Corte seletivo, cinismo integral, desespero real
O governador reaparece — depois de mais férias do que a média do contribuinte suporta financiar — agradecendo à “interina” e anunciando “ajustes”. O roteiro é conhecido: sorriso ensaiado, discurso de responsabilidade e a velha promessa de que saúde e educação estão a salvo. A plateia aplaude; a conta, não fecha.

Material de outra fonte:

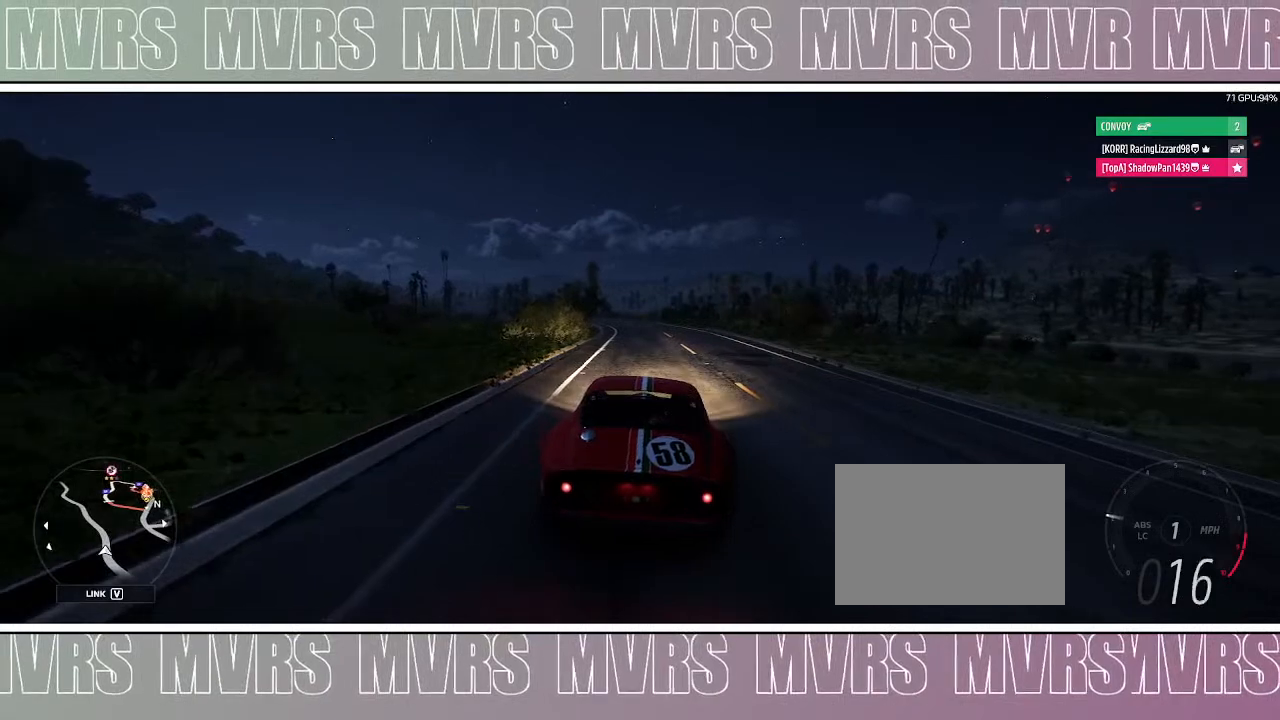
{"dt_ms": 500, "buttons": [], "left_stick": "center", "right_stick": "center", "events": []}
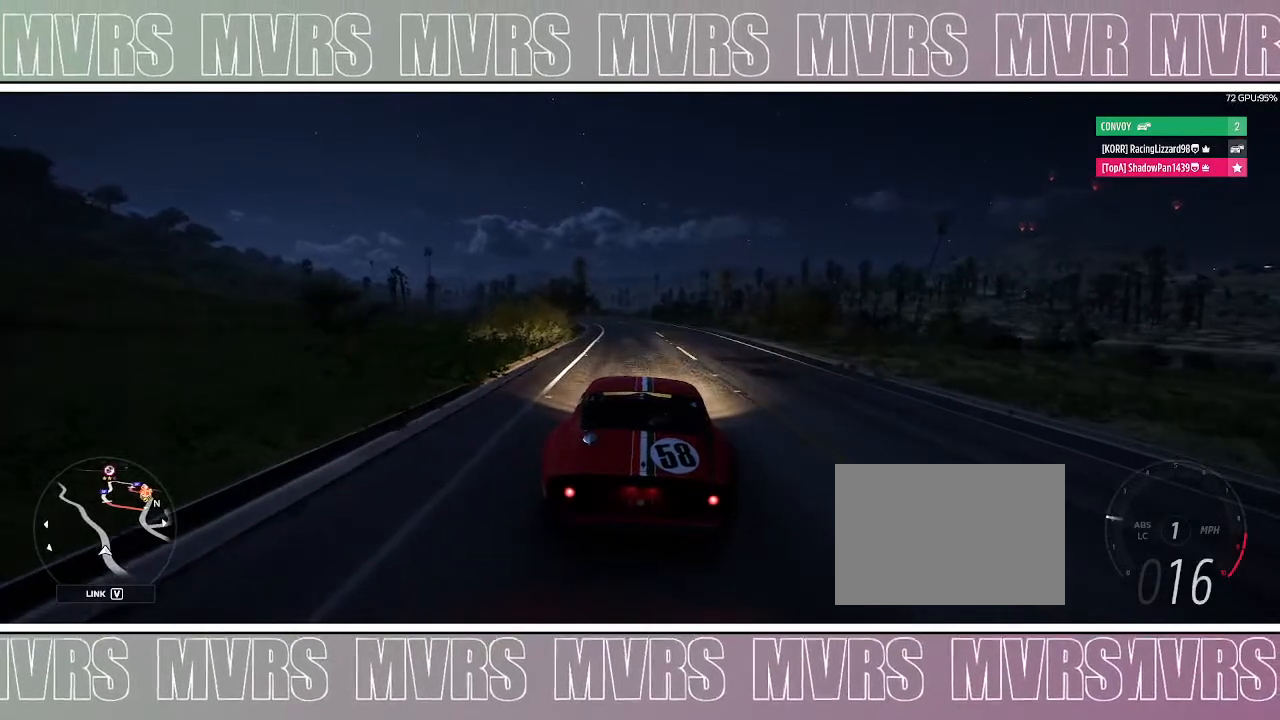
{"dt_ms": 500, "buttons": [], "left_stick": "center", "right_stick": "center", "events": []}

Quando ele diz que poderá fazer cortes no “investimento”, o subtexto é outro: o corte virá do “investimento”. Ora, no mundo real, investimento público é saúde, educação, transporte, segurança e infraestrutura. Chamar isso de “não urgente” é um malabarismo semântico para justificar a tesoura onde dói menos politicamente — e mais na vida concreta.
O mais revelador não é o anúncio do corte; é o descaro com que ele convive com o noticiário diário de um escândalo financeiro que cresce como avalanche. Enquanto surgem novos indícios sobre a compra temerária de ativos podres, sobre uma engenharia que ameaça virar o maior rombo bancário da história recente, o governo pede “colaboração” e fala em “equilíbrio”.
Equilíbrio para quem? Não para o servidor que recebe atrasado. Não para o credor que espera. Não para o cidadão que vê transporte abandonado e hospitais operando no limite. Equilíbrio, aqui, parece significar socializar o prejuízo depois de privatizar o risco.
É curioso — e sintomático — que em mais de sete anos de mandato o governador nunca tenha reunido o secretariado para um pronunciamento desse tipo. O gesto não é liderança; é pânico. É a coreografia de quem tenta convencer o público de que “está tudo sob controle” quando o prédio já cheira a fumaça.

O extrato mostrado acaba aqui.